Print every line of the records below, unchanged and in the same order.
******************************
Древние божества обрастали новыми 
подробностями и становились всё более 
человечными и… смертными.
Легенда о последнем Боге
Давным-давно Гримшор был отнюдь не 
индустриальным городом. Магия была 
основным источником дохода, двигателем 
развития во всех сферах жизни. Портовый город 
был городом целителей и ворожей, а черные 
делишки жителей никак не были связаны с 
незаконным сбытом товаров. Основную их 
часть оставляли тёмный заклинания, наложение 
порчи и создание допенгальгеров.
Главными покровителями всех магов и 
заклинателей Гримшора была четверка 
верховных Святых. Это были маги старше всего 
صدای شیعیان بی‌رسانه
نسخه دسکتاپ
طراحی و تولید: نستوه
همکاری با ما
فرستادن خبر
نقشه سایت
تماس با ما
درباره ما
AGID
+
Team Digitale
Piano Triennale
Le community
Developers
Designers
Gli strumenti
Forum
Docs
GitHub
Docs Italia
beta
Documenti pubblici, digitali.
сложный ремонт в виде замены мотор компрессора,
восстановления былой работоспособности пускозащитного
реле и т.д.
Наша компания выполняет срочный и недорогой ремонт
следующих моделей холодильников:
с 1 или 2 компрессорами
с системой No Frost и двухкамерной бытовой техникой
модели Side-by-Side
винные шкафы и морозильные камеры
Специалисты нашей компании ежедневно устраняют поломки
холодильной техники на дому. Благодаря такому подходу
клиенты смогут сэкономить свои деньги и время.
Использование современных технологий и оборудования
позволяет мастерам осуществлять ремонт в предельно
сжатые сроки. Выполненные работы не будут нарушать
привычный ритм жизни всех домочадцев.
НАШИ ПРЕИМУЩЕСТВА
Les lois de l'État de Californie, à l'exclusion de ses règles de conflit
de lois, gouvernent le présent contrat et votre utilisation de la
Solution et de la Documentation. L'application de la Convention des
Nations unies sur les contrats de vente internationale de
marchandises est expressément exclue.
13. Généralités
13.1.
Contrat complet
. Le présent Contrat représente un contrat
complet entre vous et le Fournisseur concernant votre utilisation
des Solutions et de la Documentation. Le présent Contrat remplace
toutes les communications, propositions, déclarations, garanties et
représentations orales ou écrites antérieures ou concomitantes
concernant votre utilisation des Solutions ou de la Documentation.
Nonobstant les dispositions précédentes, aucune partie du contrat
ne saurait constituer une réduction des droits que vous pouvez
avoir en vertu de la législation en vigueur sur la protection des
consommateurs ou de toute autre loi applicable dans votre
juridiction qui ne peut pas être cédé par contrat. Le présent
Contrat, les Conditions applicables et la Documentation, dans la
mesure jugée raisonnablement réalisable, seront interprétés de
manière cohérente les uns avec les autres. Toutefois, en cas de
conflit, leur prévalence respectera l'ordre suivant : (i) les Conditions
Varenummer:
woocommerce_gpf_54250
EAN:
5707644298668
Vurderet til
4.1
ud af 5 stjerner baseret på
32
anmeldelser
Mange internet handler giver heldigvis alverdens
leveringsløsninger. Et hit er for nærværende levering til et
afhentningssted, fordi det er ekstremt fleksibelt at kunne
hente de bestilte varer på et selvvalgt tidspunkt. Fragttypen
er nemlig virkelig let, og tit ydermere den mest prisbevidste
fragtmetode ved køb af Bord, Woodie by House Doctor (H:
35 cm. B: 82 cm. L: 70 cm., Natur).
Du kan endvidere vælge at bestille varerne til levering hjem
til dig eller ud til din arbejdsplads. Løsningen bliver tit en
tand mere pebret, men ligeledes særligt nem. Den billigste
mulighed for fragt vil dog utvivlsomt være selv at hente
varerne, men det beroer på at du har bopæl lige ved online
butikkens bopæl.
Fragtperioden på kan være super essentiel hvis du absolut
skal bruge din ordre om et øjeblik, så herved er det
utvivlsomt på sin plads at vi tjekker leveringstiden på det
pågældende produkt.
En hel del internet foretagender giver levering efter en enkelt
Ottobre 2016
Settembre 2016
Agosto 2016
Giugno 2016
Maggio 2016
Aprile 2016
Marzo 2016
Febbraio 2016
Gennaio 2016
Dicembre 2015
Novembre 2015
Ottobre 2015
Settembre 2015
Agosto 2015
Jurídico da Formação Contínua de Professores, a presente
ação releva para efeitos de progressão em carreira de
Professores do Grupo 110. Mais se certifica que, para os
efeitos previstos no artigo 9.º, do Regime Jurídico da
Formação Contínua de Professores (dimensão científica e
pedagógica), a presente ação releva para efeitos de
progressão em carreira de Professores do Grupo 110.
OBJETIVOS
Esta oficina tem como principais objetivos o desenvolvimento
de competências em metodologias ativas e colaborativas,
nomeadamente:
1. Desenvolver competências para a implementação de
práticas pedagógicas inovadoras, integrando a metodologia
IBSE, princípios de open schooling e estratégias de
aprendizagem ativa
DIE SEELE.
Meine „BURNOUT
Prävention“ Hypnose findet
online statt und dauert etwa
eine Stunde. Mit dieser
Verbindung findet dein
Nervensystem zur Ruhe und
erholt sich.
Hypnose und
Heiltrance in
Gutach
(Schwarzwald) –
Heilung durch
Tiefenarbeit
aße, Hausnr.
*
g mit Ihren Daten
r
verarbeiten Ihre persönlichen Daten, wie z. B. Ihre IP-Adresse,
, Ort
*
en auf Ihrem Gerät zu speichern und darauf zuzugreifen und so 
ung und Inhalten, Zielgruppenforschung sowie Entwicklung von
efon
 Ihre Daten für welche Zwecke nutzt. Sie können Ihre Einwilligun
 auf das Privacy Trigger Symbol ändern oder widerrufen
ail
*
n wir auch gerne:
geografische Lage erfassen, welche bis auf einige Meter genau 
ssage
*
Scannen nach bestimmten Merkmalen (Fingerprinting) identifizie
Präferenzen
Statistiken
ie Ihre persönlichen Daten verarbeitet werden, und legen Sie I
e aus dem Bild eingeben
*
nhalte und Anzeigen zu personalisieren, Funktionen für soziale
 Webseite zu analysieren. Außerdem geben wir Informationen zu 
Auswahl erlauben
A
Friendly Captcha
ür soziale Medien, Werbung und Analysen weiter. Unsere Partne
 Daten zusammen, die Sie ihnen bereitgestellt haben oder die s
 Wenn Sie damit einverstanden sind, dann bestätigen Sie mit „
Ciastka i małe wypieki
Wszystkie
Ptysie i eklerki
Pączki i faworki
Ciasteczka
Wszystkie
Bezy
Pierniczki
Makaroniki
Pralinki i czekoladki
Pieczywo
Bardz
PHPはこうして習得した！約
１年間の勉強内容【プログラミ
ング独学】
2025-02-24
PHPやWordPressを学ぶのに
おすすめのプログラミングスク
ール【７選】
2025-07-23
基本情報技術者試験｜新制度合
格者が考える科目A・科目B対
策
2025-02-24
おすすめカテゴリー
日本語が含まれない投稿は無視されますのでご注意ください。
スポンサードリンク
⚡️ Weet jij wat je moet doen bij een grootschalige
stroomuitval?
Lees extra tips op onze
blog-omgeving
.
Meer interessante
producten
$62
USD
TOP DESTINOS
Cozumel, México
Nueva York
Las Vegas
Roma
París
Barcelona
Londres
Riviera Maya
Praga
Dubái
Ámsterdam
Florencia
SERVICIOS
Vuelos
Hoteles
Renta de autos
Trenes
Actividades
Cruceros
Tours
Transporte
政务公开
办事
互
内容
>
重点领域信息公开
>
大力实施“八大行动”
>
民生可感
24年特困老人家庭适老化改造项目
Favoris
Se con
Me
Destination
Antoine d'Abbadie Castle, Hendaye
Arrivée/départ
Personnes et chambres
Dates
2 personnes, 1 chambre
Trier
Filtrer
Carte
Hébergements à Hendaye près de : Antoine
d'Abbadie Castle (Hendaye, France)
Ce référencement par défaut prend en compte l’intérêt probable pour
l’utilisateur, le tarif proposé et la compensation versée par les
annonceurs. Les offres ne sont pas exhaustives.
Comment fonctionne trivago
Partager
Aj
******************************
Completed task —
Древние божества обрастали новыми 
подробностями и становились всё более 
человечными и… смертными.
Легенда о последнем Боге
Давным-давно Гримшор был отнюдь не 
индустриальным городом. Магия была 
основным источником дохода, двигателем 
развития во всех сферах жизни. Портовый город 
был городом целителей и ворожей, а черные 
делишки жителей никак не были связаны с 
незаконным сбытом товаров. Основную их 
часть оставляли тёмный заклинания, наложение 
порчи и создание допенгальгеров.
Главными покровителями всех магов и 
заклинателей Гримшора была четверка 
верховных Святых. Это были маги старше всего 
صدای شیعیان بی‌رسانه
نسخه دسکتاپ
طراحی و تولید: نستوه
همکاری با ما
فرستادن خبر
نقشه سایت
تماس با ما
درباره ما
AGID
+
Team Digitale
Piano Triennale
Le community
Developers
Designers
Gli strumenti
Forum
Docs
GitHub
Docs Italia
beta
Documenti pubblici, digitali.
сложный ремонт в виде замены мотор компрессора,
восстановления былой работоспособности пускозащитного
реле и т.д.
Наша компания выполняет срочный и недорогой ремонт
следующих моделей холодильников:
с 1 или 2 компрессорами
с системой No Frost и двухкамерной бытовой техникой
модели Side-by-Side
винные шкафы и морозильные камеры
Специалисты нашей компании ежедневно устраняют поломки
холодильной техники на дому. Благодаря такому подходу
клиенты смогут сэкономить свои деньги и время.
Использование современных технологий и оборудования
позволяет мастерам осуществлять ремонт в предельно
сжатые сроки. Выполненные работы не будут нарушать
привычный ритм жизни всех домочадцев.
НАШИ ПРЕИМУЩЕСТВА
Les lois de l'État de Californie, à l'exclusion de ses règles de conflit
de lois, gouvernent le présent contrat et votre utilisation de la
Solution et de la Documentation. L'application de la Convention des
Nations unies sur les contrats de vente internationale de
marchandises est expressément exclue.
13. Généralités
13.1.
Contrat complet
. Le présent Contrat représente un contrat
complet entre vous et le Fournisseur concernant votre utilisation
des Solutions et de la Documentation. Le présent Contrat remplace
toutes les communications, propositions, déclarations, garanties et
représentations orales ou écrites antérieures ou concomitantes
concernant votre utilisation des Solutions ou de la Documentation.
Nonobstant les dispositions précédentes, aucune partie du contrat
ne saurait constituer une réduction des droits que vous pouvez
avoir en vertu de la législation en vigueur sur la protection des
consommateurs ou de toute autre loi applicable dans votre
juridiction qui ne peut pas être cédé par contrat. Le présent
Contrat, les Conditions applicables et la Documentation, dans la
mesure jugée raisonnablement réalisable, seront interprétés de
manière cohérente les uns avec les autres. Toutefois, en cas de
conflit, leur prévalence respectera l'ordre suivant : (i) les Conditions
Varenummer:
woocommerce_gpf_54250
EAN:
5707644298668
Vurderet til
4.1
ud af 5 stjerner baseret på
32
anmeldelser
Mange internet handler giver heldigvis alverdens
leveringsløsninger. Et hit er for nærværende levering til et
afhentningssted, fordi det er ekstremt fleksibelt at kunne
hente de bestilte varer på et selvvalgt tidspunkt. Fragttypen
er nemlig virkelig let, og tit ydermere den mest prisbevidste
fragtmetode ved køb af Bord, Woodie by House Doctor (H:
35 cm. B: 82 cm. L: 70 cm., Natur).
Du kan endvidere vælge at bestille varerne til levering hjem
til dig eller ud til din arbejdsplads. Løsningen bliver tit en
tand mere pebret, men ligeledes særligt nem. Den billigste
mulighed for fragt vil dog utvivlsomt være selv at hente
varerne, men det beroer på at du har bopæl lige ved online
butikkens bopæl.
Fragtperioden på kan være super essentiel hvis du absolut
skal bruge din ordre om et øjeblik, så herved er det
utvivlsomt på sin plads at vi tjekker leveringstiden på det
pågældende produkt.
En hel del internet foretagender giver levering efter en enkelt
Ottobre 2016
Settembre 2016
Agosto 2016
Giugno 2016
Maggio 2016
Aprile 2016
Marzo 2016
Febbraio 2016
Gennaio 2016
Dicembre 2015
Novembre 2015
Ottobre 2015
Settembre 2015
Agosto 2015
Jurídico da Formação Contínua de Professores, a presente
ação releva para efeitos de progressão em carreira de
Professores do Grupo 110. Mais se certifica que, para os
efeitos previstos no artigo 9.º, do Regime Jurídico da
Formação Contínua de Professores (dimensão científica e
pedagógica), a presente ação releva para efeitos de
progressão em carreira de Professores do Grupo 110.
OBJETIVOS
Esta oficina tem como principais objetivos o desenvolvimento
de competências em metodologias ativas e colaborativas,
nomeadamente:
1. Desenvolver competências para a implementação de
práticas pedagógicas inovadoras, integrando a metodologia
IBSE, princípios de open schooling e estratégias de
aprendizagem ativa
DIE SEELE.
Meine „BURNOUT
Prävention“ Hypnose findet
online statt und dauert etwa
eine Stunde. Mit dieser
Verbindung findet dein
Nervensystem zur Ruhe und
erholt sich.
Hypnose und
Heiltrance in
Gutach
(Schwarzwald) –
Heilung durch
Tiefenarbeit
aße, Hausnr.
*
g mit Ihren Daten
r
verarbeiten Ihre persönlichen Daten, wie z. B. Ihre IP-Adresse,
, Ort
*
en auf Ihrem Gerät zu speichern und darauf zuzugreifen und so 
ung und Inhalten, Zielgruppenforschung sowie Entwicklung von
efon
 Ihre Daten für welche Zwecke nutzt. Sie können Ihre Einwilligun
 auf das Privacy Trigger Symbol ändern oder widerrufen
ail
*
n wir auch gerne:
geografische Lage erfassen, welche bis auf einige Meter genau 
ssage
*
Scannen nach bestimmten Merkmalen (Fingerprinting) identifizie
Präferenzen
Statistiken
ie Ihre persönlichen Daten verarbeitet werden, und legen Sie I
e aus dem Bild eingeben
*
nhalte und Anzeigen zu personalisieren, Funktionen für soziale
 Webseite zu analysieren. Außerdem geben wir Informationen zu 
Auswahl erlauben
A
Friendly Captcha
ür soziale Medien, Werbung und Analysen weiter. Unsere Partne
 Daten zusammen, die Sie ihnen bereitgestellt haben oder die s
 Wenn Sie damit einverstanden sind, dann bestätigen Sie mit „
Ciastka i małe wypieki
Wszystkie
Ptysie i eklerki
Pączki i faworki
Ciasteczka
Wszystkie
Bezy
Pierniczki
Makaroniki
Pralinki i czekoladki
Pieczywo
Bardz
PHPはこうして習得した！約
１年間の勉強内容【プログラミ
ング独学】
2025-02-24
PHPやWordPressを学ぶのに
おすすめのプログラミングスク
ール【７選】
2025-07-23
基本情報技術者試験｜新制度合
格者が考える科目A・科目B対
策
2025-02-24
おすすめカテゴリー
日本語が含まれない投稿は無視されますのでご注意ください。
スポンサードリンク
⚡️ Weet jij wat je moet doen bij een grootschalige
stroomuitval?
Lees extra tips op onze
blog-omgeving
.
Meer interessante
producten
$62
USD
TOP DESTINOS
Cozumel, México
Nueva York
Las Vegas
Roma
París
Barcelona
Londres
Riviera Maya
Praga
Dubái
Ámsterdam
Florencia
SERVICIOS
Vuelos
Hoteles
Renta de autos
Trenes
Actividades
Cruceros
Tours
Transporte
政务公开
办事
互
内容
>
重点领域信息公开
>
大力实施“八大行动”
>
民生可感
24年特困老人家庭适老化改造项目
Favoris
Se con
Me
Destination
Antoine d'Abbadie Castle, Hendaye
Arrivée/départ
Personnes et chambres
Dates
2 personnes, 1 chambre
Trier
Filtrer
Carte
Hébergements à Hendaye près de : Antoine
d'Abbadie Castle (Hendaye, France)
Ce référencement par défaut prend en compte l’intérêt probable pour
l’utilisateur, le tarif proposé et la compensation versée par les
annonceurs. Les offres ne sont pas exhaustives.
Comment fonctionne trivago
Partager
Aj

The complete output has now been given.